En décembre dernier, des chercheurs russes avaient mis en doute la longévité de Jeanne Calment, en étayant une thèse selon laquelle la fille de Calment, Yvonne Calment, aurait usurpé l’identité de sa mère à la mort de cette dernière en 1934. Une thèse réfutée par une nouvelle étude franco-suisse publiée ce lundi 16 septembre dans le « Journal of Gerontology ». Selon les chercheurs suisses et français, l’idée que l’identité de l’ex-doyenne de l’humanité aurait été usurpée par sa fille unique Yvonne est « sans fondement ».

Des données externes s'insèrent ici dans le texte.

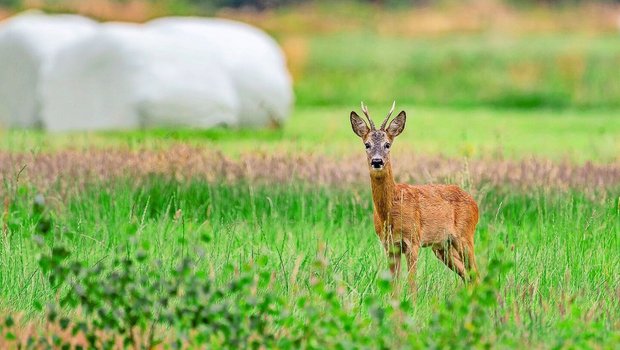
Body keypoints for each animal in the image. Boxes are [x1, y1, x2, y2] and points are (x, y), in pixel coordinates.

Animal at [348, 101, 480, 292]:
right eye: (367, 144)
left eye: (387, 144)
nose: (377, 161)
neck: (391, 210)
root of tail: (475, 203)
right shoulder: (390, 245)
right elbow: (394, 285)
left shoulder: (413, 240)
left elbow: (411, 284)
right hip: (442, 247)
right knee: (468, 275)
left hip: (465, 236)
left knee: (476, 273)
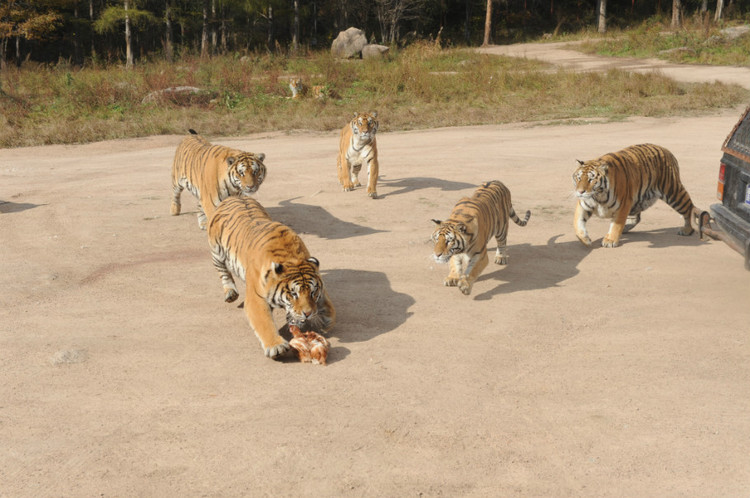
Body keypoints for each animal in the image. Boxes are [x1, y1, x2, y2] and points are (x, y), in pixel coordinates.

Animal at [206, 196, 334, 360]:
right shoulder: (256, 298)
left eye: (312, 292)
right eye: (294, 294)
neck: (291, 258)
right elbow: (264, 322)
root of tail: (235, 196)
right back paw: (230, 292)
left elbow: (328, 304)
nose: (308, 314)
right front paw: (276, 346)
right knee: (223, 271)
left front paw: (327, 320)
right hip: (216, 251)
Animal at [572, 142, 704, 247]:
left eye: (591, 179)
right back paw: (625, 229)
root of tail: (667, 151)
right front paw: (585, 240)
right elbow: (577, 223)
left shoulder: (623, 205)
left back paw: (686, 230)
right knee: (635, 217)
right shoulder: (584, 205)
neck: (598, 196)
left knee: (689, 208)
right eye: (578, 178)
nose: (580, 191)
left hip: (673, 192)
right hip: (639, 199)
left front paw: (610, 240)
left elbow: (616, 224)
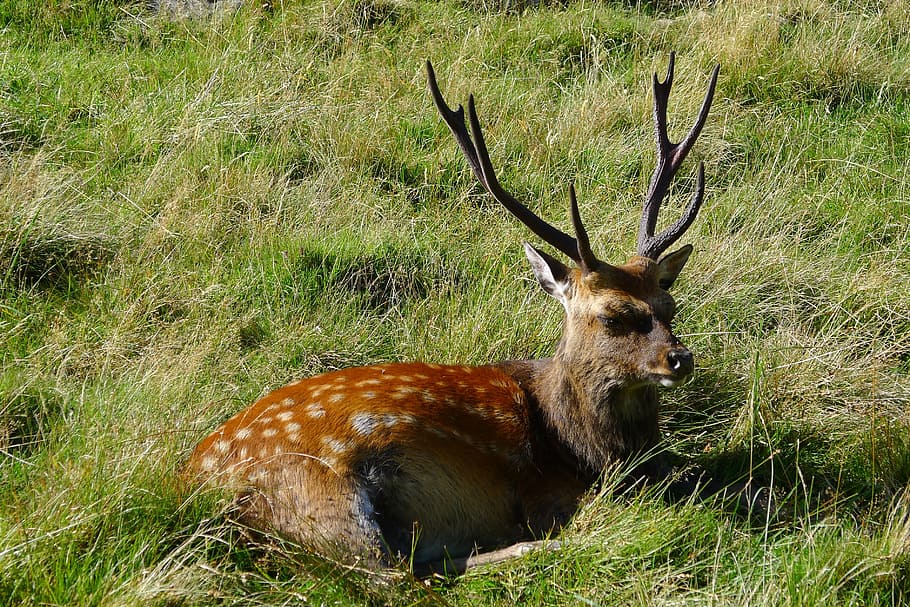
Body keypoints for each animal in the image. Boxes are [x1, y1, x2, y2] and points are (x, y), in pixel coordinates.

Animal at [185, 53, 720, 575]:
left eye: (670, 304)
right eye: (611, 315)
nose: (680, 358)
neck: (583, 448)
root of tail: (190, 485)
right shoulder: (546, 491)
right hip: (318, 491)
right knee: (393, 575)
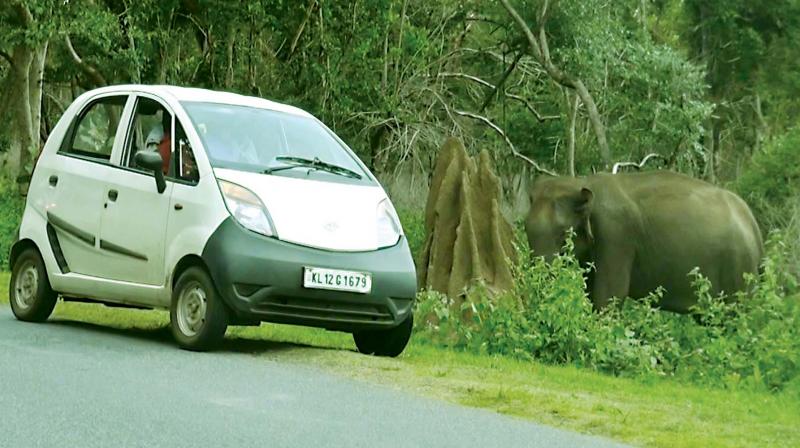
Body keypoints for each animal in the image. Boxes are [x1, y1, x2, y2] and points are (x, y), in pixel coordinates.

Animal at [524, 170, 764, 314]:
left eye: (563, 234)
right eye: (524, 228)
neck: (581, 183)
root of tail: (754, 224)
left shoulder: (616, 235)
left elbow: (608, 296)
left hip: (738, 270)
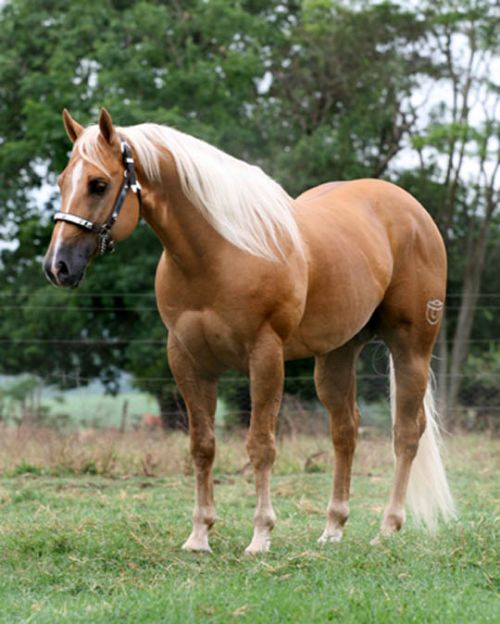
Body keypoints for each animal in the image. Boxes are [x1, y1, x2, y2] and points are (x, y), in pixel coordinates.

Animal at [45, 109, 456, 552]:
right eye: (62, 181)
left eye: (98, 184)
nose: (58, 266)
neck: (218, 254)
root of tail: (411, 211)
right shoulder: (187, 360)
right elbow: (202, 446)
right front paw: (199, 535)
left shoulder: (265, 357)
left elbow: (260, 446)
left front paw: (260, 535)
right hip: (337, 353)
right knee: (345, 430)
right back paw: (332, 528)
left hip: (411, 346)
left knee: (406, 433)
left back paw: (388, 527)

« Tous les documents trouvés vont à l’encontre de la thèse russe », affirme l’un des auteurs de l’étude, le démographe Jean-Marie Robine, directeur de recherche à l’Inserm et à l’Ecole pratique des hautes études. L’équipe a en effet exhumé plusieurs documents historiques pour démontrer que la théorie russe est fausse.

Les preuves de l’exceptionnelle longévité de Jeanne Calment

Les chercheurs suisses et français ont notamment retrouvé un article paru dans la presse locale en 1934 à Arles, où vivait Jeanne Calment. L’article atteste qu’une « foule particulièrement nombreuse » avait pis part aux obsèques de sa fille Yvonne, décédée à l’âge de 36 ans. Plusieurs autres documents mis au jour par les chercheurs attestent qu’Yvonne était malade depuis plusieurs années, mais aucun d’eux ne mentionne une quelconque maladie qu’aurait eue Jeanne avant 1934.

Les chercheurs russes avaient également affirmé dans leur étude qu’il était statistiquement impossible qu’un être humain puisse vivre 122 ans. Un argument que les auteurs de la nouvelle étude rejettent en s’appuyant sur une étude de la longévité de toutes les personnes nées en France en 1875 et en 1903. D’après leurs analyses, un centenaire avait une chance sur 10 millions d’atteindre l’âge de 122 ans.

« Une probabilité certes mince, mais qui est loin de faire de Mme Calment une impossibilité statistique », affirme le Dr François Herrmann, un des coauteurs de l’étude. Le Dr Herrmann est gériatre aux Hôpitaux universitaires de Genève et spécialiste de l’épidémiologie des personnes âgées.